▶ VOS CONSIGNES
D'après le texte sur le mod The Haunted, comment les humains gagnent-ils un round ?

▶ TEXTE À LIRE
# Canard PC & Canardpc.com > Nos Autres Rubriques > [Mods] The Haunted: Left 4 Unreal Tournament

## ShinSH

Si je vous dit 4 humains contre 4 zombies dans un jeu multijoueur, vous me dites Left 4 Dead. Et pourtant, les joueurs d'Unreal Tournament III ont droit à une autre soupe, nommée The Haunted. Ce mod, jouable en coop comme en versus, se distingue par sa vue à la 3e personne rappelant Resident Evil 4 et 5. Les auteurs ne s'en cachent pas d'ailleurs, affirmant proposer un gameplay semblable, mais sans les contrôles limités au pad et l'impossibilité de tirer sans marcher.
The Haunted se sépare de Left 4 Dead dans le sens qu'il est plutôt axé survival qu'aventure, vu que les humains gagnent un round en restant en vie pendant un temps déterminé. De leur coté, les zombies (ou plutôt démons) ont accès à une interface style RTS (comme Zombie Master pour ceux qui connaissent) pour faire spawner des démons ou activer des pièges. Ils peuvent également prendre le contrôle de certains démons pour aller tâter de la chair de survivant d'un peu plus près.
La version 2.0 qui vient de sortir propose des nouvelles maps, des nouveaux modèles de survivants, des nouvelles armes, et j'en passe. Plus d'infos dans le trailer ci-dessous.


Voir la news (2 images, 1 vidéo )

----------


## Pyjama Wallon

Un mélange L4D / ZM / KF.

Allez hop, on va DL ça.


EDIT: Et plus violent / bourrin. Avec des armes AYNAURMES.  ::wub::

----------


## FUTOMAKI

Ca à l'air vraiment plus péchu que L4D dis donc!  ::o:

----------


## Pyjama Wallon

Les problèmes commencent et je sens que ça vient de Steam. (vu que j'ai souvent entendu que jeu et mod sur steam, ça ne va pas bien ensemble)

▶ ENTRÉES RÉPERTORIÉES

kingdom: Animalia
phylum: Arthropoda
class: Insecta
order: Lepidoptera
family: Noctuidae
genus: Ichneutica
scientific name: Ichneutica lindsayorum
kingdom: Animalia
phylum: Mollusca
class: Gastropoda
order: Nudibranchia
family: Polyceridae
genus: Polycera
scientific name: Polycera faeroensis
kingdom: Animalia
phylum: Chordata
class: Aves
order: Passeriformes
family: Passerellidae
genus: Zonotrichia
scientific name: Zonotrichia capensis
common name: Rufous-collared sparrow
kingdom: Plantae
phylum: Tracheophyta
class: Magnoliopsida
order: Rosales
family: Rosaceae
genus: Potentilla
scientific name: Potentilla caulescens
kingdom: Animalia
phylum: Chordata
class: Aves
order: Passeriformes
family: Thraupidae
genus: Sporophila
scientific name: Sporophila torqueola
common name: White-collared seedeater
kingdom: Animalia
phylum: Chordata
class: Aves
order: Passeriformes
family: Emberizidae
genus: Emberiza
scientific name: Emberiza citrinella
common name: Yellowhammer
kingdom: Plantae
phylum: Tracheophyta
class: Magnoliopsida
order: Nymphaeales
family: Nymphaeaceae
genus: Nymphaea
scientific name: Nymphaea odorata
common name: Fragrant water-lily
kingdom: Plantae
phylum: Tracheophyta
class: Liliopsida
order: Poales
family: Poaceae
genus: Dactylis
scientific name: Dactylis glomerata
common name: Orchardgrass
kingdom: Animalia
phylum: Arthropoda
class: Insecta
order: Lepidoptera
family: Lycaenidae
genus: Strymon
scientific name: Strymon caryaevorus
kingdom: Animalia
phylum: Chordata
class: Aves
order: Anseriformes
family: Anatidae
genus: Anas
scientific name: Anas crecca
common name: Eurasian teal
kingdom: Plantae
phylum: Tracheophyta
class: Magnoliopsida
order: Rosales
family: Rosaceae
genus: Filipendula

▶ RÉSULTAT DE L'EXERCICE
En restant en vie pendant un temps déterminé.